### TEXTO PARA LEER
══════

A decir de Cyril Aydon (1911), citado en el artículo anterior, en la década de 1840 la revolución industrial en Europa estaba en su apogeo, generando inmensos beneficios para los dueños de las fábricas y sus aliados financieros. Muy poco de la riqueza producida por la próspera industria, llegaba a los bolsillos de los obreros, que vivían y trabajaban en condiciones deplorables. Esto alimentó la brecha entre ricos y pobres acentuando cada día las desigualdades no sólo en materia económica, sino también en lo social, cultural, racial, político y religioso.
Una década más tarde, se produjo lo que algunos historiadores señalan como la segunda revolución industrial que se extendió hasta el inicio de la Primera Guerra Mundial. Significó que los avances tecnológicos y científicos se volvieron más complejos y salieron de los territorios del Reino Unido, expandiéndose a Francia, Alemania, Bélgica, Estados Unidos, Japón y más tarde al resto de los países occidentales explotándose la producción en masa, cadenas de montaje, nuevas fuentes de energía como el petróleo y la electricidad.
En este lapso, Engels y Marx se conocieron e iniciaron un largo proceso de análisis de la propiedad de los medios de producción y las relaciones existentes entre los dueños del capital y los trabajadores, vaticinando que la avaricia y la competencia desaparecerían de la faz de la Tierra. Su análisis se centró en mejorar las condiciones de los trabajadores. Simultáneamente, las naciones europeas buscaban nuevas fuentes de materias primas y pusieron sus ojos en África. El mundo seguía cambiando vertiginosamente.
Yuval Noah Harari, “De animales a dioses”, Ramdom House, México, 2019, p. 275, nos pone un ejemplo interesante sobre el impacto de estos cambios: imaginemos que un campesino español se duerme en el año 1,000 d.C y despierta 492 años más tarde. Los marineros que subían a bordo de las naves de Colón le hubieran resultado familiares y se habría sentido como en casa. Los cambios en tecnología, costumbres y fronteras políticas no fueron bruscos.

══════

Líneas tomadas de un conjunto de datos

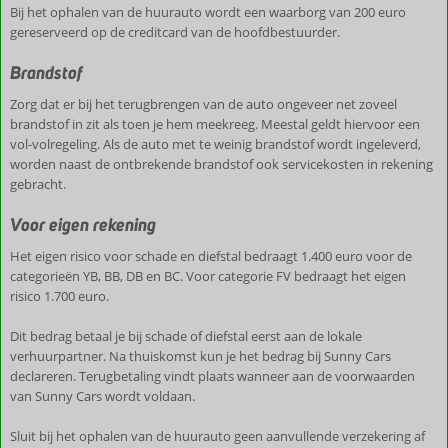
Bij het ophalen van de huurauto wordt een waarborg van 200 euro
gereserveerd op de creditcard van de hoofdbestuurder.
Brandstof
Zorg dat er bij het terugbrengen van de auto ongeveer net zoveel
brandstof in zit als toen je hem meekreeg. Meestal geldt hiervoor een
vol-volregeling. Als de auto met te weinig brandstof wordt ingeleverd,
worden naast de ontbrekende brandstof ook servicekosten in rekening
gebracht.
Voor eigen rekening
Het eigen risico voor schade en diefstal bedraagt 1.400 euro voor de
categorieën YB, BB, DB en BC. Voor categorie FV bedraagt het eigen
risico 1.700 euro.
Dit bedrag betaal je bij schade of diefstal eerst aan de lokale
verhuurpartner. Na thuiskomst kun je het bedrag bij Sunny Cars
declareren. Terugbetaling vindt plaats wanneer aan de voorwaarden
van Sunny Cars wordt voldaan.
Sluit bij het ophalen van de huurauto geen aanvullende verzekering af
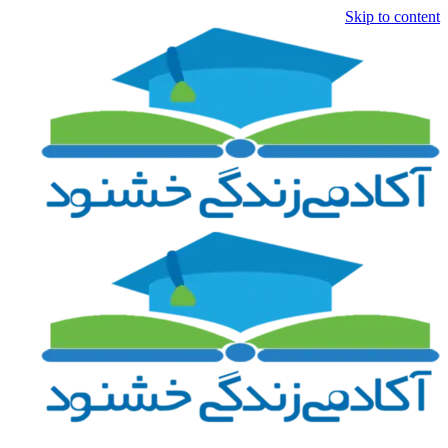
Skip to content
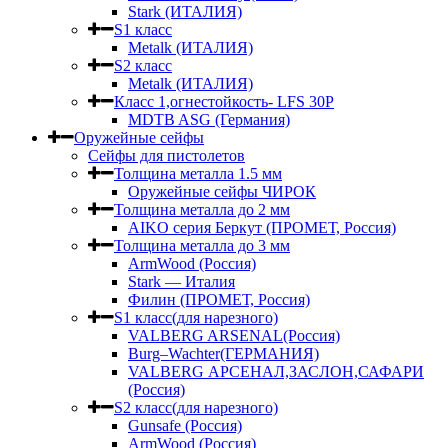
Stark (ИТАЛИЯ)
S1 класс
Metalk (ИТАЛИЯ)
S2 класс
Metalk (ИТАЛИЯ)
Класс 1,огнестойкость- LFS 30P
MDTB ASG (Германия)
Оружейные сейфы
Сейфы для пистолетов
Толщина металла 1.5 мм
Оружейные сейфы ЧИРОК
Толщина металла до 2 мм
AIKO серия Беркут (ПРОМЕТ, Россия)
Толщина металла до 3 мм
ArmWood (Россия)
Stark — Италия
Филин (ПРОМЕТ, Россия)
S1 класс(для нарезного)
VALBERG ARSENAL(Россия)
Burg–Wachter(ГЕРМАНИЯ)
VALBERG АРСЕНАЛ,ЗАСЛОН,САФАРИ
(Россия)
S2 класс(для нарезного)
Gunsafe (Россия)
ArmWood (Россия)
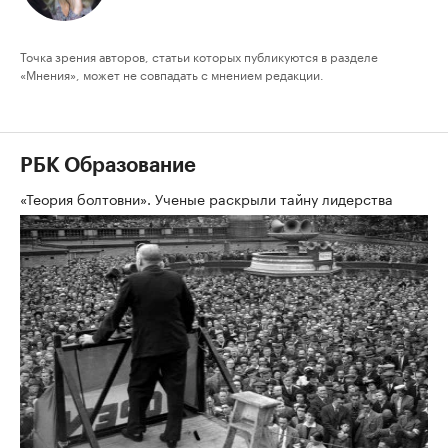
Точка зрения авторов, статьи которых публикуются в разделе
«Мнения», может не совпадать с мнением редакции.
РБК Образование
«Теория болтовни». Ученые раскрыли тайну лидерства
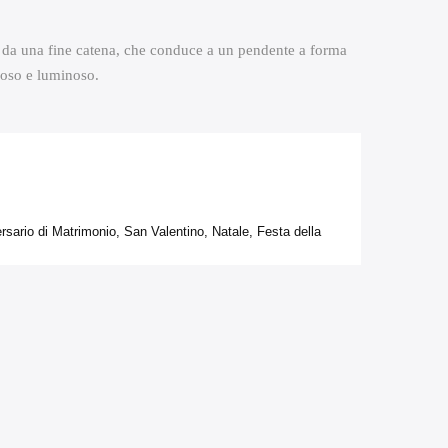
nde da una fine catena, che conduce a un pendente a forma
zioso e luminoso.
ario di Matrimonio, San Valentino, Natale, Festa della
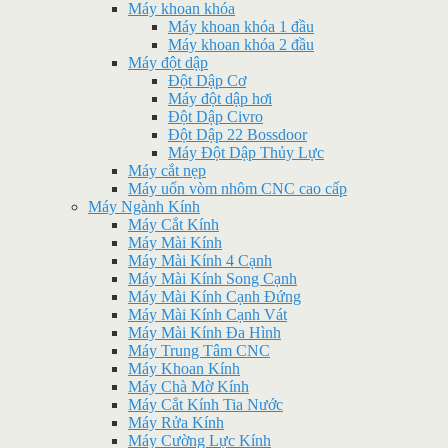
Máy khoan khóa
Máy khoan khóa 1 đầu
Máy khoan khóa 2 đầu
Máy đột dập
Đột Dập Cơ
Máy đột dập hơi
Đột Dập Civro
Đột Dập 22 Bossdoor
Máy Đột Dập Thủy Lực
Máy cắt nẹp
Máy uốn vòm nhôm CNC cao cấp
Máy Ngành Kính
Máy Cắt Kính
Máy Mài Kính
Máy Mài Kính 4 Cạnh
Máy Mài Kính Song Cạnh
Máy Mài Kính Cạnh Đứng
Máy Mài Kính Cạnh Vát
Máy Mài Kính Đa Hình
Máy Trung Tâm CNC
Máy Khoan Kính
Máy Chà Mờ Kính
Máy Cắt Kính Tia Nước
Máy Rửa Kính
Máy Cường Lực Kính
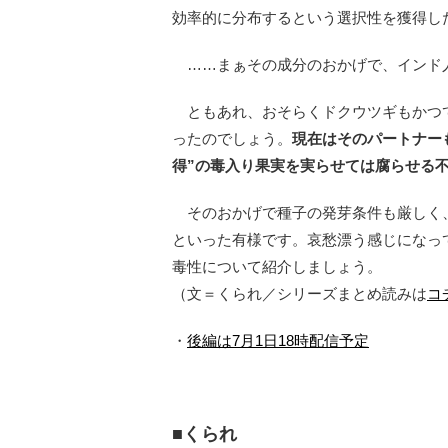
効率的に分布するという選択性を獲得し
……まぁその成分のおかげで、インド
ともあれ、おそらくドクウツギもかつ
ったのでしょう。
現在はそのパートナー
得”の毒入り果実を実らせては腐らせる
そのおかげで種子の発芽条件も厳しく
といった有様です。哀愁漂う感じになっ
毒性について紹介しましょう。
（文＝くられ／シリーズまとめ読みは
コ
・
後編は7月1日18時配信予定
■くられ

══════

### TAREA 1
Responde estas preguntas sobre el texto de la revolución industrial:
(a) ¿Qué nuevas fuentes de energía se mencionan para la segunda revolución industrial?
(b) ¿En qué continente pusieron sus ojos las naciones europeas al buscar materias primas?
(c) ¿Cuántos años más tarde despierta el campesino español del ejemplo?
### TAREA 2
Reescribe el fragmento del texto sobre la revolución industrial que comienza en "En este lapso, Engels" y termina en "seguía cambiando vertiginosamente.", y sustituye "África" por "América".
### TAREA 3
Prosigue el texto sobre la revolución industrial a partir de su última oración.

### RESPUESTA 1
(a) El petróleo y la electricidad.
(b) En África.
(c) 492 años más tarde.

### RESPUESTA 2
En este lapso, Engels y Marx se conocieron e iniciaron un largo proceso de análisis de la propiedad de los medios de producción y las relaciones existentes entre los dueños del capital y los trabajadores, vaticinando que la avaricia y la competencia desaparecerían de la faz de la Tierra. Su análisis se centró en mejorar las condiciones de los trabajadores. Simultáneamente, las naciones europeas buscaban nuevas fuentes de materias primas y pusieron sus ojos en América. El mundo seguía cambiando vertiginosamente.

### RESPUESTA 3
Pero imaginemos a un navegante de Colón que durmiera en uno de sus viajes y despertara 500 años después. Estaría atónito en un mundo extraño, fuera de su comprensión. Un mundo diferente en todos los sentidos. Ni siquiera el idioma le sería del todo comprensible. En ese periodo surgió un crecimiento acelerado y sin precedentes del poder humano.
De 1850 a 1880 el ferrocarril y el barco de vapor lograron reducir de modo radical la duración de los viajes. Alemania, Estados Unidos y Japón se convirtieron en actores internacionales de primer orden. La utilización de abonos, colorantes químicos, materiales explosivos, y avances en la medicina supusieron un importante progreso. Se perfilaron los primeros esbozos de globalización.
Los inventos durante este periodo fueron fenomenales: el motor a explosión, el automóvil, el telégrafo, el teléfono, la bombilla incandescente, el cinematógrafo, el fonógrafo, la radio, el avión. Sin la energía los cambios no pueden ser trascendentales, así que al vapor y a la industria del gas, se unieron el petróleo y la electricidad.
Pero los inventos renovadores apenas comenzaban a perfeccionarse. Con estos elementos se puede hablar de una tercera revolución industrial hacia mediados del siglo XX, cuando convergen las nuevas tecnologías y los nuevos mecanismos de obtención de energía. Un proceso multipolar que, con el desarrollo de las tecnologías de la comunicación y la Información, da lugar al término “Sociedad de la información” o “Revolución de la Inteligencia”. El hombre común tiene a su alcance más información como nunca antes había reunido, pero se siente más perdido e inseguro como jamás lo había estado.